• EXERCISE AIM:
The following entries should be restated word for word, pictures excluded.

Collected data entries:
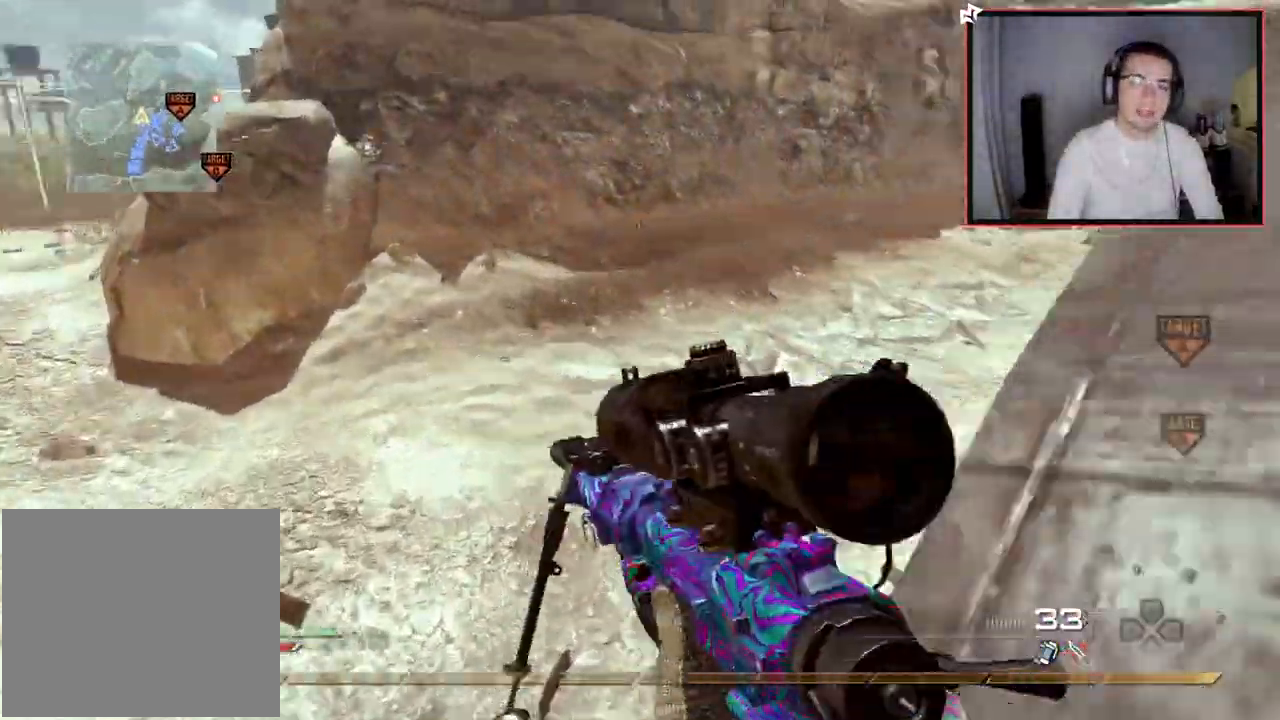
{"buttons": [], "left_stick": "up", "right_stick": "right", "events": [[100, "L3", "up"], [167, "right_stick", "center"], [417, "right_stick", "right"]]}
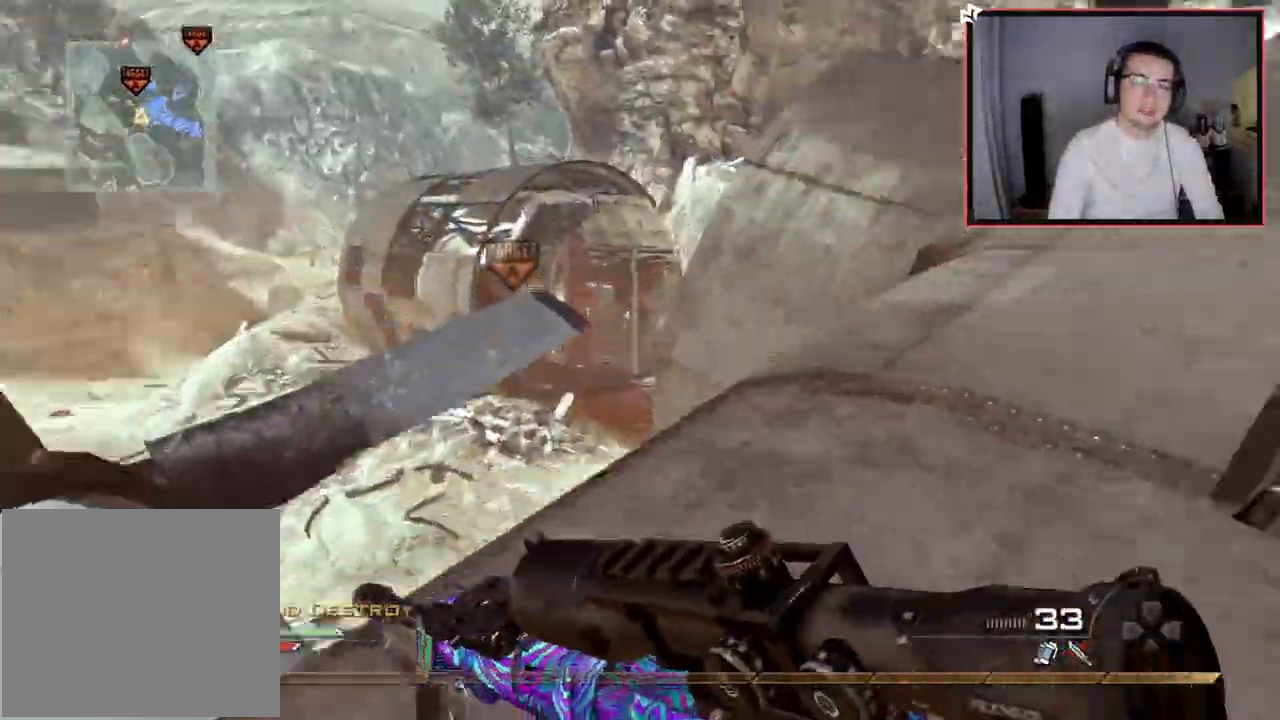
{"buttons": [], "left_stick": "up", "right_stick": "center"}
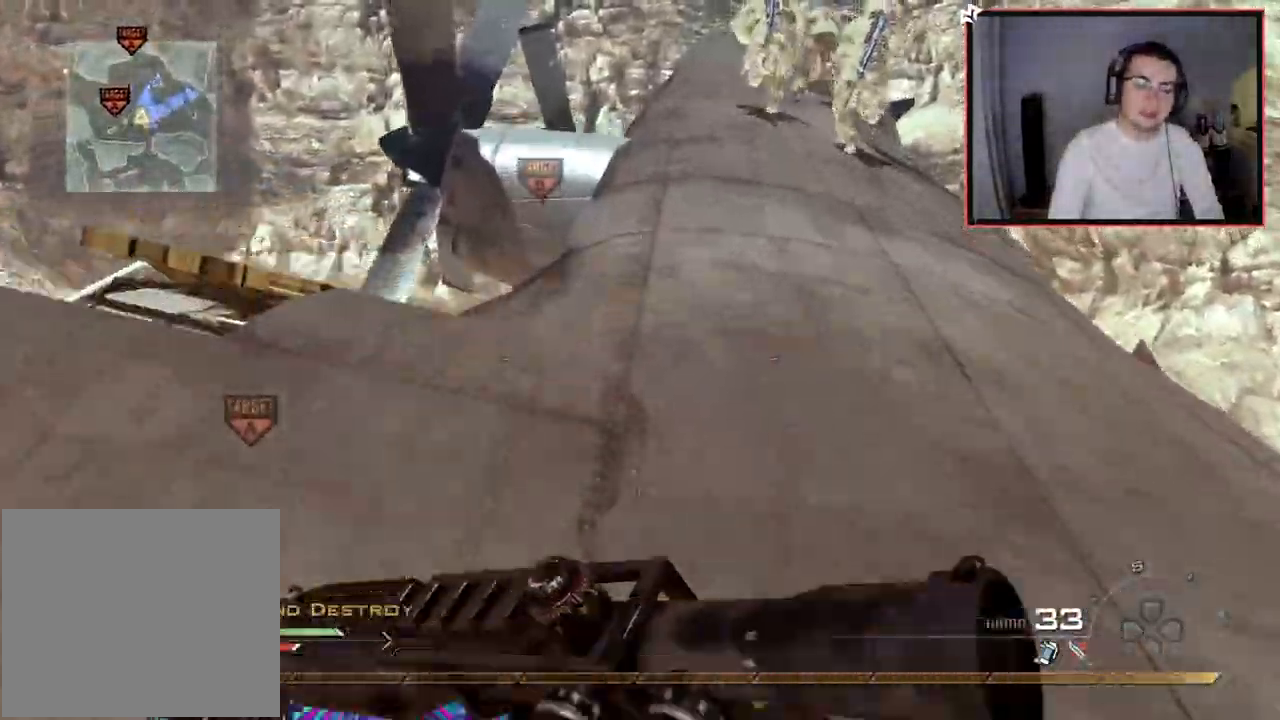
{"buttons": [], "left_stick": "up", "right_stick": "center", "events": []}
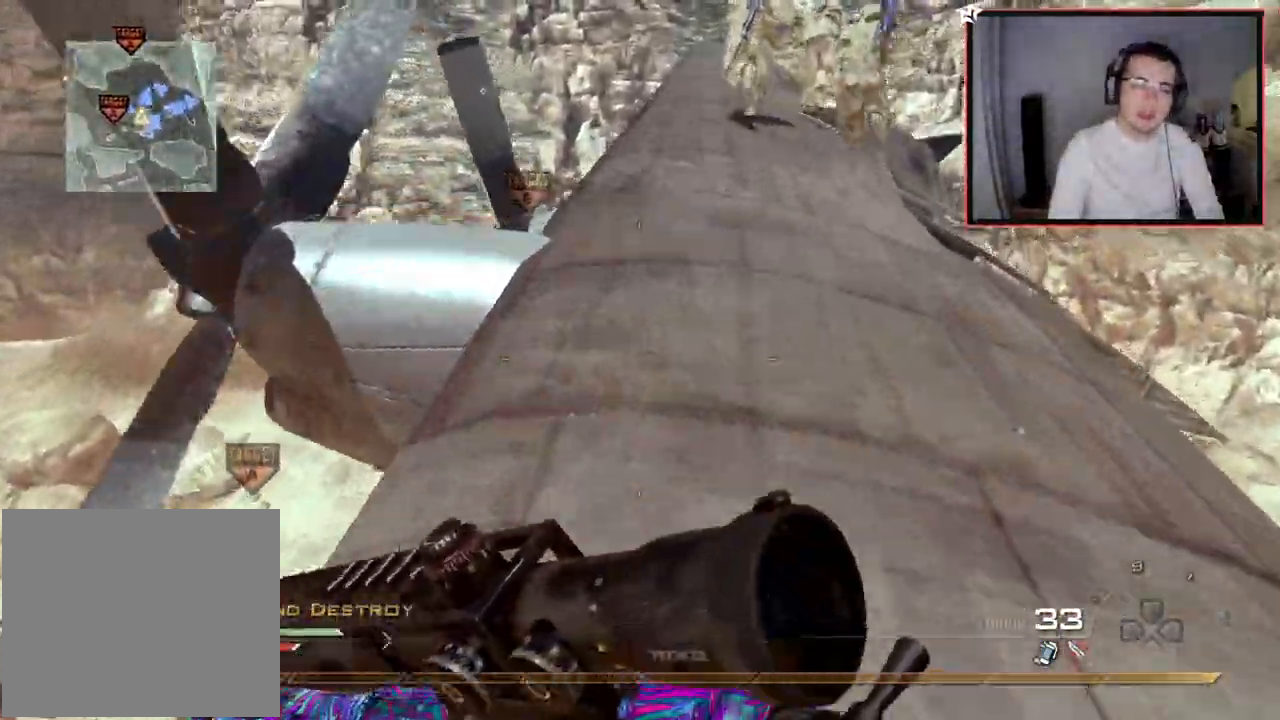
{"buttons": [], "left_stick": "up", "right_stick": "center", "events": [[200, "CROSS", "down"], [500, "CROSS", "up"]]}
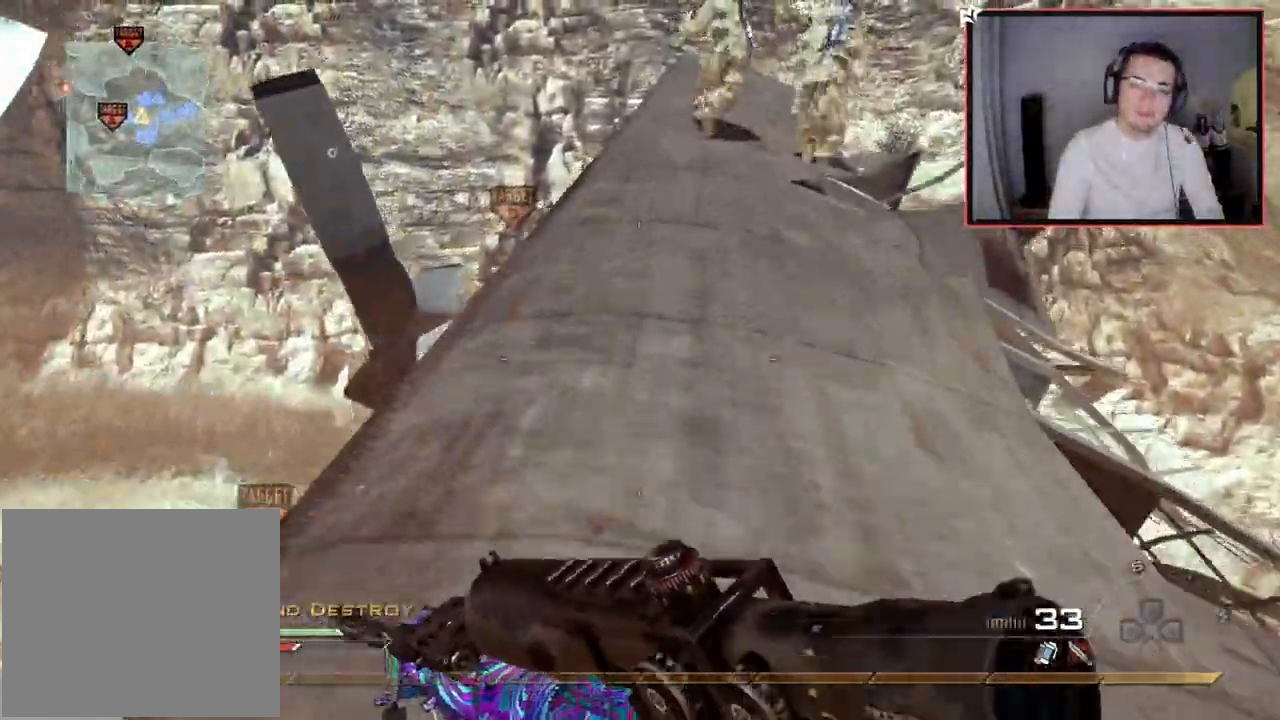
{"buttons": ["CROSS", "L1"], "left_stick": "up-right", "right_stick": "center", "events": [[200, "right_stick", "up-left"], [217, "left_stick", "up-right"], [284, "L1", "down"], [367, "right_stick", "center"], [384, "CROSS", "down"]]}
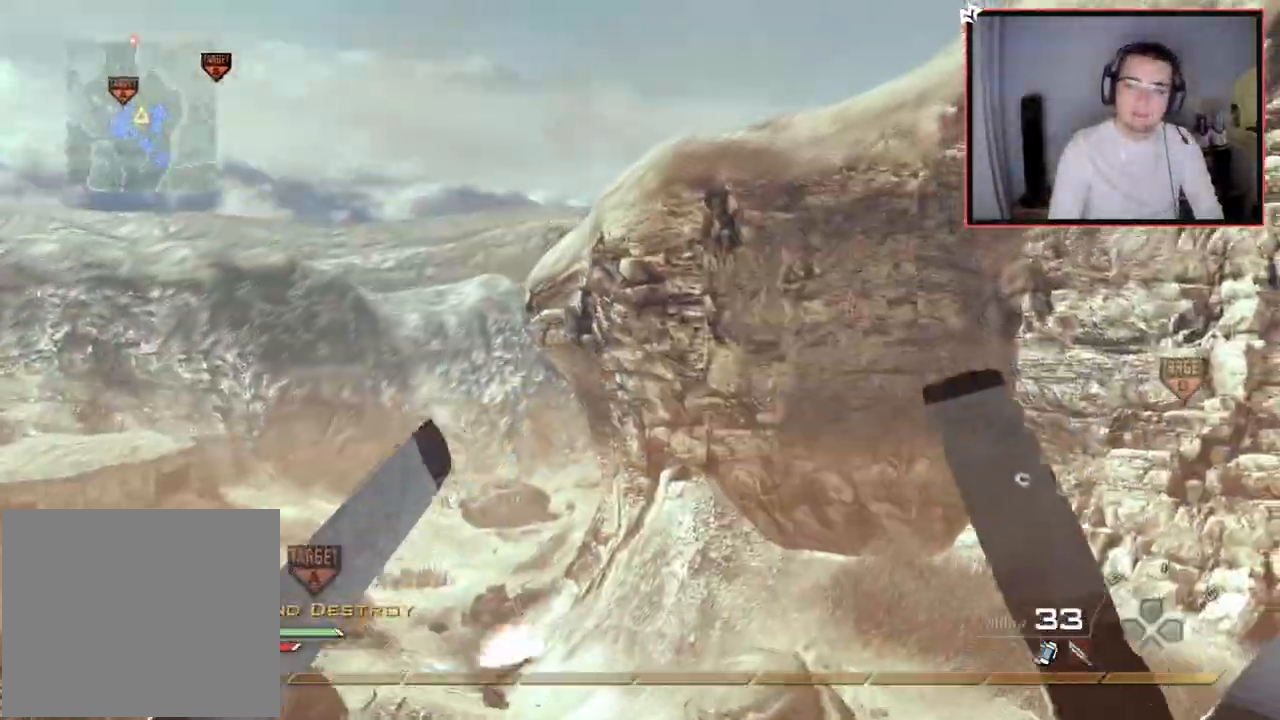
{"buttons": [], "left_stick": "up-right", "right_stick": "center", "events": [[17, "L1", "up"], [134, "right_stick", "up-left"], [201, "right_stick", "center"], [434, "CROSS", "up"]]}
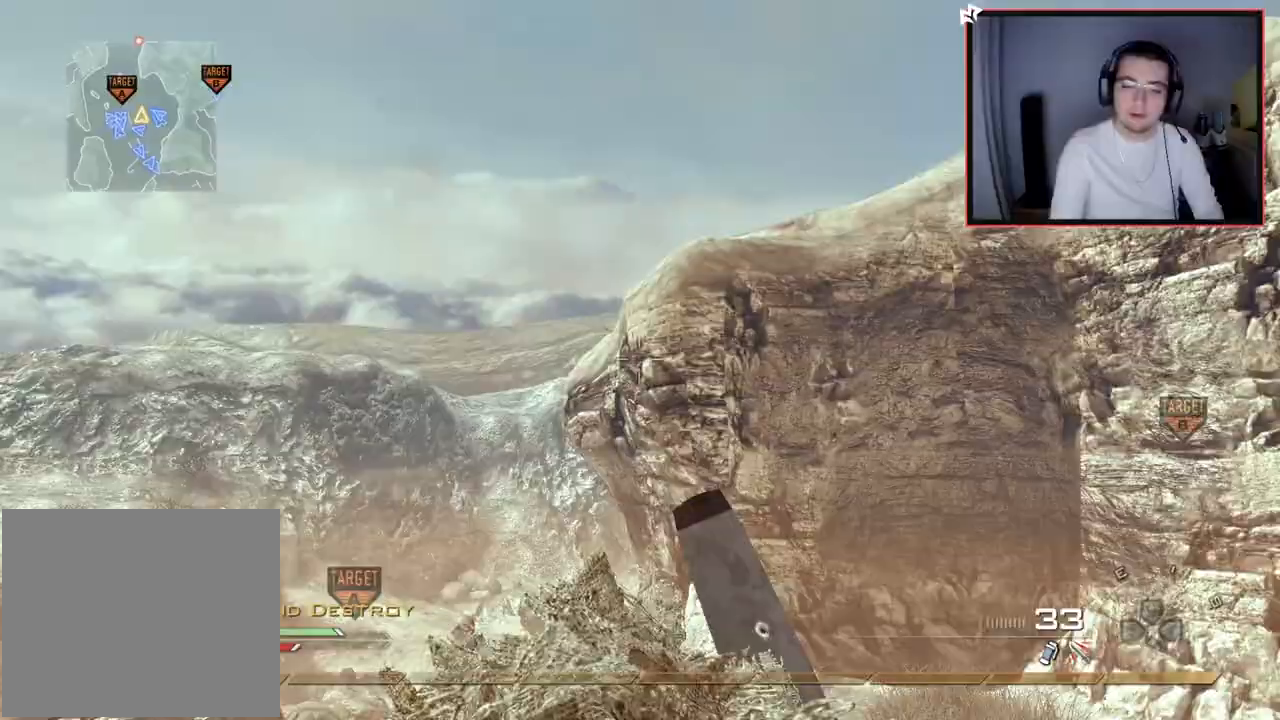
{"buttons": ["SQUARE"], "left_stick": "up-right", "right_stick": "center", "events": [[17, "right_stick", "down-right"], [200, "L3", "down"], [200, "right_stick", "center"], [400, "L3", "up"], [434, "SQUARE", "down"]]}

• SOLUTION TO THIS PROBLEM:
{"buttons": [], "left_stick": "up", "right_stick": "right", "events": [[100, "L3", "up"], [167, "right_stick", "center"], [417, "right_stick", "right"]]}
{"buttons": [], "left_stick": "up", "right_stick": "center"}
{"buttons": [], "left_stick": "up", "right_stick": "center", "events": []}
{"buttons": [], "left_stick": "up", "right_stick": "center", "events": [[200, "CROSS", "down"], [500, "CROSS", "up"]]}
{"buttons": ["CROSS", "L1"], "left_stick": "up-right", "right_stick": "center", "events": [[200, "right_stick", "up-left"], [217, "left_stick", "up-right"], [284, "L1", "down"], [367, "right_stick", "center"], [384, "CROSS", "down"]]}
{"buttons": [], "left_stick": "up-right", "right_stick": "center", "events": [[17, "L1", "up"], [134, "right_stick", "up-left"], [201, "right_stick", "center"], [434, "CROSS", "up"]]}
{"buttons": ["SQUARE"], "left_stick": "up-right", "right_stick": "center", "events": [[17, "right_stick", "down-right"], [200, "L3", "down"], [200, "right_stick", "center"], [400, "L3", "up"], [434, "SQUARE", "down"]]}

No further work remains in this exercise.